### Given text
-=-=-=-=-
Architecture and Hardware

The Beginning of the Internet of Robot Things

Communications among robots will take the Internet of Things to the next level.
An automotive manufacturing facility uses a sophisticated network of sensors and robots, which communicate data across the factory floor to automate vehicle assembly.

Do not be surprised if, the next time you pull into a corporate parking lot, you discover a robotic device with a camera and sensor has captured your license plate number and details about your car. The device has a database of all license plate numbers authorized to use that lot, "so if it finds license plate that shouldn’t be there, it can alert someone,’’ says Philip Solis, research director at ABI Research.

Welcome to the age of the Internet of Robotic Things (IoRT), which takes the Internet of Things — today largely made up of sensors that communicate data they collect about a function in a device, such as a thermostat or electric meter — to the next level.

ABI Research defines the IoRT as intelligent devices that can monitor events, fuse sensor data from a variety of sources, and use "intelligence" to determine what course of action to take and then act to control or manipulate physical objects. "The incorporation of the robotics aspect into the wider IoT transforms the landscape currently dominated by business models built upon passive interaction to dynamic and physical relationships between the digital and physical world,’’ ABI Research stated in a 2014 report.

Today, consumer robots requiring even minimal input from a human being have become more prevalent, says Solis, and significant strides have been made in the industrial robot sector, where a robot armed with sensors and machine learning should be able to function on its own once it is set up and automated, he explains. The robot adds the ability to "move in space physically. A smartphone just sits there, but to cross the threshold into robotics, it has to move in space."
-=-=-=-=-
Reproduce the Internet of Robotic Things article from "ABI Research defines" to "a 2014 report.", renaming "physical" to "tangible" wherever it occurs. The material here has no connection to the article.

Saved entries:
-=-=-=-=-
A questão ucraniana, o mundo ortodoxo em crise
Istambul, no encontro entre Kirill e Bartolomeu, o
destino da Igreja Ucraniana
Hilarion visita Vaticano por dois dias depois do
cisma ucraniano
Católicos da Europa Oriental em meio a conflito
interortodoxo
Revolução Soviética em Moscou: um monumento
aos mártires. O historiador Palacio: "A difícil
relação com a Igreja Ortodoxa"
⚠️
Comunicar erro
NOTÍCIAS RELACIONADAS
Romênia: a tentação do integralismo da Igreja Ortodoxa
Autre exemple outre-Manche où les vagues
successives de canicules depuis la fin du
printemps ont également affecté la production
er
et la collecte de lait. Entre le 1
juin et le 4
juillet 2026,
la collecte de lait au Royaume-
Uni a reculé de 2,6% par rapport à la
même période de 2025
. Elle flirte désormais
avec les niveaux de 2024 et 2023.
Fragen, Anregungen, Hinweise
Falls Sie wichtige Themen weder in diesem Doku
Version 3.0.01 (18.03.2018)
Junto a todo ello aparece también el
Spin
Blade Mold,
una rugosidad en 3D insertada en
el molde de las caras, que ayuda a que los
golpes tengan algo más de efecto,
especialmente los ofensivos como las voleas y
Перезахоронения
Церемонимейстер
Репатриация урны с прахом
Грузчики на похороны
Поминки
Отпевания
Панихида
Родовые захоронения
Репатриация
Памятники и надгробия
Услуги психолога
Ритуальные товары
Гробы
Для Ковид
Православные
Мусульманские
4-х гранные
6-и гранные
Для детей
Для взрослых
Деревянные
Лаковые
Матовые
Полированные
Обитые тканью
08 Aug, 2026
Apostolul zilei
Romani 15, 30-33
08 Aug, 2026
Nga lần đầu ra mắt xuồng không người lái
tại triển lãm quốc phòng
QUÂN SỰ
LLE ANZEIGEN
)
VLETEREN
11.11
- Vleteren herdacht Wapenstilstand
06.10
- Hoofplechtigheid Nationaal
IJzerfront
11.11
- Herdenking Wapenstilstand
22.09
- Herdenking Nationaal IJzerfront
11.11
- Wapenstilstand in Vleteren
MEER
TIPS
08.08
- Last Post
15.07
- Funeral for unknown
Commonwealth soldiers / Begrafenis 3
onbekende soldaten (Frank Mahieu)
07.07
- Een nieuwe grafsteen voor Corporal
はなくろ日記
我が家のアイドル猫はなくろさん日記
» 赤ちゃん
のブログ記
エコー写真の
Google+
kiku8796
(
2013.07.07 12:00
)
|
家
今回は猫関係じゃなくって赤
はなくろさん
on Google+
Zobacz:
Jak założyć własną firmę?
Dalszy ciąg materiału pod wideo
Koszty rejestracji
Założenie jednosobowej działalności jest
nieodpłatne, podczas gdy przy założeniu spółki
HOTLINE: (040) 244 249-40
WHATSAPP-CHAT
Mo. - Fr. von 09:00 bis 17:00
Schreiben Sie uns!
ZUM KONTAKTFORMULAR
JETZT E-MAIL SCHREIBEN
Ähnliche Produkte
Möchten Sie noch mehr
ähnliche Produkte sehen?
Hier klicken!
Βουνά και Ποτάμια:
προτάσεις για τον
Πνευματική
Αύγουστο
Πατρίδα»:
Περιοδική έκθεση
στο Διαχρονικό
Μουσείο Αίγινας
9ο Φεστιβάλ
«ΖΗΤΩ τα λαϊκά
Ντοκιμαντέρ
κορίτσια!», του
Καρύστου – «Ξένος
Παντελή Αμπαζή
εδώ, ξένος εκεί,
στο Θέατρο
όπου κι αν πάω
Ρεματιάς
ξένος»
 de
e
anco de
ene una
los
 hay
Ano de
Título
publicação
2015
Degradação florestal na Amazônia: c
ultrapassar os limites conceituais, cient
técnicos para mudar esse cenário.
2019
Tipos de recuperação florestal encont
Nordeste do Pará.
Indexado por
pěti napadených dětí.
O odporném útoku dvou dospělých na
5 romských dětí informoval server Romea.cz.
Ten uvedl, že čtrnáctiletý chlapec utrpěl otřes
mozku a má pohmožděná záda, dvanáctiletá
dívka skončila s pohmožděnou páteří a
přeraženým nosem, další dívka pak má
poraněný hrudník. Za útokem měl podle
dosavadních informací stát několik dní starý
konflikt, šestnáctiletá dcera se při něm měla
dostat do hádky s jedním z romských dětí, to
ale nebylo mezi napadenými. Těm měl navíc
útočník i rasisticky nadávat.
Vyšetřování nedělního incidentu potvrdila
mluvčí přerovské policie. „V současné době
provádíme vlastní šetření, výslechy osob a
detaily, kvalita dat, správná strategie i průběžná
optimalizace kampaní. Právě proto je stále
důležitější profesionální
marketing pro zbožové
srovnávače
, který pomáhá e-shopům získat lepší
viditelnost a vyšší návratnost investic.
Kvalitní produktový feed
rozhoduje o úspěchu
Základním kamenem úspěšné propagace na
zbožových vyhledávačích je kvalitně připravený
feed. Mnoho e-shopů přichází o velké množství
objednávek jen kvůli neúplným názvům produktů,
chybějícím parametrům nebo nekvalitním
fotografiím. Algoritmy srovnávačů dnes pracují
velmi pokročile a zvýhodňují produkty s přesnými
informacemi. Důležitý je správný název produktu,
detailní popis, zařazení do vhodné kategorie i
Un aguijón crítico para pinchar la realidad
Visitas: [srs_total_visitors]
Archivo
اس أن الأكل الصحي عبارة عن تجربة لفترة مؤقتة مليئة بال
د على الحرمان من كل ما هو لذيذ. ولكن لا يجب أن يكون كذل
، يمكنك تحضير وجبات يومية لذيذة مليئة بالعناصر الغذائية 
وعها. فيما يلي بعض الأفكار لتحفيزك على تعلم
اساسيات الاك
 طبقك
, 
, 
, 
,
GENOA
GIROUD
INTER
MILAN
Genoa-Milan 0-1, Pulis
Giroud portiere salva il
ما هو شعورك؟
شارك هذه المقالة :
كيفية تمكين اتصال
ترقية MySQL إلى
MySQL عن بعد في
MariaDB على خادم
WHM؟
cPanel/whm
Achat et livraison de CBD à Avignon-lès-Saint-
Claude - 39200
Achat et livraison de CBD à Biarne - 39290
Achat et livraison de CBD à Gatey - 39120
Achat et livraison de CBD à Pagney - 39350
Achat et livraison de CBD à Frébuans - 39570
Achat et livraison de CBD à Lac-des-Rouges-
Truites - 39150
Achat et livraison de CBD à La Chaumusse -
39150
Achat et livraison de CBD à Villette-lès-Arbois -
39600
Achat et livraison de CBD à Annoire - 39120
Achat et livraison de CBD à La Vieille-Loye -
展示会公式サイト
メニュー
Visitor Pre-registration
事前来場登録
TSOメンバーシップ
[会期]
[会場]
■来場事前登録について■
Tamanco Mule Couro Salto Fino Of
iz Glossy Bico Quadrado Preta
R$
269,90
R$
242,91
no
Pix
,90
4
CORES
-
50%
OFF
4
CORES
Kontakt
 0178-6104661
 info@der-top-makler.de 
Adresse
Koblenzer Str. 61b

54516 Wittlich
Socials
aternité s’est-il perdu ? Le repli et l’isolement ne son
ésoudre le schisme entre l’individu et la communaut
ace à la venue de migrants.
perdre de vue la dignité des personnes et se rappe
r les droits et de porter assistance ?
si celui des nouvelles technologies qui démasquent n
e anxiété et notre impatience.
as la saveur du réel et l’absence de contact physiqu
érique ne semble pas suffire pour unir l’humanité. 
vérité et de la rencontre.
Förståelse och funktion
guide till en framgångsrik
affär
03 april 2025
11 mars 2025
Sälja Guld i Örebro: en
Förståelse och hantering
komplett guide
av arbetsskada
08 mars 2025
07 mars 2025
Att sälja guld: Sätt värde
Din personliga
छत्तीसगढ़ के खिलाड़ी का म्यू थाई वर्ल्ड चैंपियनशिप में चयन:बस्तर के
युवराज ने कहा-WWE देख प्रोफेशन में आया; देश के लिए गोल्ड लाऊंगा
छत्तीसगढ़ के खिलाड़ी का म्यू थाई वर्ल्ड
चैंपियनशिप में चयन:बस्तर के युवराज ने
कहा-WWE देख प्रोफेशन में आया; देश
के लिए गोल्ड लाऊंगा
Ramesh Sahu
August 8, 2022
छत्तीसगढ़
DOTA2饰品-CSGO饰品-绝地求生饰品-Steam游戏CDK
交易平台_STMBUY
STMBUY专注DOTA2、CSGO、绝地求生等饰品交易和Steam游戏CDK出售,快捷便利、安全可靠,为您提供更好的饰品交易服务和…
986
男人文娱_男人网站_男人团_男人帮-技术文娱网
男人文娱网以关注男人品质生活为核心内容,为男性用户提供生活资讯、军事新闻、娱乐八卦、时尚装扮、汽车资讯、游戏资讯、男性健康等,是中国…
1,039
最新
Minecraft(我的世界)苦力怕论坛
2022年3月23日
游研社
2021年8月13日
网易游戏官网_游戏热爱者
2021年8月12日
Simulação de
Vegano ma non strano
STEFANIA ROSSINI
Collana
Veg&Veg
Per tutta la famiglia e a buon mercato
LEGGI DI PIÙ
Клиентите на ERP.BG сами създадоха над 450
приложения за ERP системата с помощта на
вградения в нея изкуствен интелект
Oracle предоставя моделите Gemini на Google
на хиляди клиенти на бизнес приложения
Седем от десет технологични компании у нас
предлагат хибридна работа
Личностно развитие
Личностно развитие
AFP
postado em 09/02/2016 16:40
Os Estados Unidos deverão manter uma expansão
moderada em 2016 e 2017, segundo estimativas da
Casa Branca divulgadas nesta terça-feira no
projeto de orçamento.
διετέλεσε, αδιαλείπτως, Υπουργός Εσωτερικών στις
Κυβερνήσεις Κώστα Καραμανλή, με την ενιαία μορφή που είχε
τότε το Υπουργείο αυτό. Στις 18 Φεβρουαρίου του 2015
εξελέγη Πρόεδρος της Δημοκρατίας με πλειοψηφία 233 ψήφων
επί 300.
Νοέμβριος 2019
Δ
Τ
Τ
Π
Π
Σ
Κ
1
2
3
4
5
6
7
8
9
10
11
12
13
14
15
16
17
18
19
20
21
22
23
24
-=-=-=-=-
### Response box
ABI Research defines the IoRT as intelligent devices that can monitor events, fuse sensor data from a variety of sources, and use "intelligence" to determine what course of action to take and then act to control or manipulate tangible objects. "The incorporation of the robotics aspect into the wider IoT transforms the landscape currently dominated by business models built upon passive interaction to dynamic and tangible relationships between the digital and tangible world,’’ ABI Research stated in a 2014 report.